The International Continence Society (ICS) defines overactive bladder (OAB) as symptoms of urgency with or without urge incontinence, usually associated with urinary frequency and nocturia in the absence of local pathology and significant endocrine factors. OAB can also be associated with detrusor overactivity on urodynamic testing.
The prevalence of OAB is reported at 12-to-17 per cent of the population, and this figure significantly increases with age. The condition affects approximately 350,000 of people over the age of 40 years in Ireland.
OAB has a significant impact quality-of-life and is responsible for several other comorbidities, including falls and fractures, depression, and increased risk of hospitalisation.
In many cases, the exact cause of OAB is unknown, but stress can worsen the condition and the types of fluid a patient drinks can also have an effect on their symptoms.
OAB is a diagnosis of exclusion. A physical examination needs to be conducted on all patients and should include assessment of urinary, gynaecological, and neurological systems. Urinalysis, by dipstick initially, should be performed to rule out haematuria, infection, and glycosuria, which might indicate the presence of diabetes.
Validated questionnaires are available to assess effects on quality-of-life as well as symptoms. Bladder diaries or frequency–volume charts provide an accurate and reliable measure of voiding patterns.
An important part in the management of OAB includes lifestyle changes. These include adjusting volume, timing, and types of fluids. It also includes decreasing evening fluid intake – particularly if the patient complains of nocturia – and decreasing intake of caffeine and other fluids that can cause irritation to the bladder, such as spicy food, citrus, tomato, alcohol, and carbonated drinks.
If they are overweight, it is also important to ask the patient to lose weight, as weight loss has a significant positive effect on leakage. They should also be advised to quit smoking, and increasing dietary fibre will help them to avoid constipation.
The purpose of bladder training is to increase the voiding interval and decrease urgency and associated urge incontinence. There are usually three components to this training: Patient education; scheduled voiding; and positive reinforcement. The process should be undertaken in small stages.
Pelvic floor rehabilitation programmes are aimed at strengthening the pelvic floor musculature. These exercises should be done in conjunction with lifestyle modifications.
In primary care, patients presenting with typical OAB symptoms that are not responding sufficiently to conservative lifestyle management can be treated empirically with an anticholinergic agent.
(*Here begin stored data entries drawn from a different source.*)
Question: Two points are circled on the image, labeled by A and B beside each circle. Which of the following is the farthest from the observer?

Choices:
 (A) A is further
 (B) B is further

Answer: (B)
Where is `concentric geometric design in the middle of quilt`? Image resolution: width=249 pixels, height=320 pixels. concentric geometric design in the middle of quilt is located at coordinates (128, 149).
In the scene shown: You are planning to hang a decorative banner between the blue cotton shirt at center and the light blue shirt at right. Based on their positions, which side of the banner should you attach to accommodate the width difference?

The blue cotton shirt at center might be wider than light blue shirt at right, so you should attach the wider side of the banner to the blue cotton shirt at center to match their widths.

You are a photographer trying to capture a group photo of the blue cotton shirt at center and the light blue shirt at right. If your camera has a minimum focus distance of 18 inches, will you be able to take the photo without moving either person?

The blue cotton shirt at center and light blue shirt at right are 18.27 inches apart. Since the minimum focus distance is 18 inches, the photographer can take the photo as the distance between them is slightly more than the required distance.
Patient compliance is frequently an issue, however, due to side-effects including dry mouth and constipation.
Absolute contraindications to anticholinergic use include urinary retention, gastric retention, uncontrolled narrow-angle glaucoma, and known hypersensitivity to the individual drugs or their ingredients.
The need for continuing anticholinergic drug therapy should be reviewed every four-to-six weeks until symptoms stabilise, and then every six-to-12 months thereafter, according to HSE guidance.
Another option is a β3-adrenoceptor agonist (mirabegron) with a mechanism of action that is distinct from anticholinergics. Therefore, it has fewer side-effects and is considered as a second-line therapy when patients are intolerant to anticholinergics.
Combination therapy (antimuscarinic and beta3-agonist) may be considered in patients refractory to monotherapy.
Intradetrusor botulinum A and sacral neuromodulation provide safe and efficacious management of refractory OAB. Percutaneous tibial nerve stimulation and augmentation cystoplasty are other options in a select group of patients.
Urinary diversion should be considered as a last resort option only when conservative treatments have failed.
OAB is a common, but bothersome condition, that can have a significant effect on quality-of-life. Taking a thorough history and a targeted physical examination is imperative in reaching a diagnosis, along with other appropriate investigations. The role of behavioural therapy and lifestyle modifications is important, as these can have almost equal efficacy to pharmacological treatment. Follow-up and shared decision-making are also key. Useful patient information and support is available at www.oab.ie.